10 June, 2025:
According to Bloomberg calculations based on International Monetary Fund (IMF) data, China, India, and the United States are projected to be the top three global growth engines from 2025 to 2030. This underscores India's emergence as a pivotal driver of global economic momentum, propelled by visionary leadership, structural reforms, digital innovation, and the unmatched spirit of its 1.4 billion citizens.
India's economic path is characterized by strong growth, with a 6.3% per annum GDP growth forecast between 2024 and 2028. This makes India one of the fastest-growing major economies in the world. Contributing to this growth are strong domestic demand, an increase in the working-age population, and considerable investments in infrastructure and digitalization. The nation's digital economy is expected to reach $1 trillion by 2030, driven by initiatives like the Unified Payments Interface (UPI) and rapid 5G adoption.
China is expected to make a 23.8% contribution to economic growth in the world during the period. In spite of setbacks like a slowing real estate sector and weakening consumer confidence, the country's large industrial base and export power continue to support its position on the economic front.

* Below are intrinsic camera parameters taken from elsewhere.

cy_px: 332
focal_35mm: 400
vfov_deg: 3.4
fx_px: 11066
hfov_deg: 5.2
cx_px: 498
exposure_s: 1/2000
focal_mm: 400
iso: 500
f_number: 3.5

Estimates suggest that China's industrial output will represent 45% of the world's production by 2030, making it a manufacturing and export powerhouse.

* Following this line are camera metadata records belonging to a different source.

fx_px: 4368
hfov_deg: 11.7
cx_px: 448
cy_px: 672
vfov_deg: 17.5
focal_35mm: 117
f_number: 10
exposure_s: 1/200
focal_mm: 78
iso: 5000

The United States continues to be a major driver of world economic growth, with a forecast of 2.2% GDP growth in 2025. This is on account of robust consumption spending and productivity growth. Nevertheless, factors like trade tensions and fiscal policies can threaten sustained growth.
Though China's, India's, and the United States' combined contributions highlight a shift of global economic trends towards Asia, the International Monetary Fund (IMF) is forecasting global growth at 3.2% for 2024 and slightly below that in 2025. Some of the factors feeding this expectation are geopolitical tensions, policies for curtailing inflation, and structural issues like old-age population and low productivity.
Due to fading supply-chain disruptions and the boom in the service sector, India and China will contribute more than 50 per cent of the global growth in the upcoming year, according to the IMF. Asia will be a major driver of global growth, with other countries, apart from China and India, contributing another 25 per cent.
China, India, and the United States' economic paths over the coming decades identify a dynamic international economic environment, with Asia and, specifically, India increasingly at the center of international growth.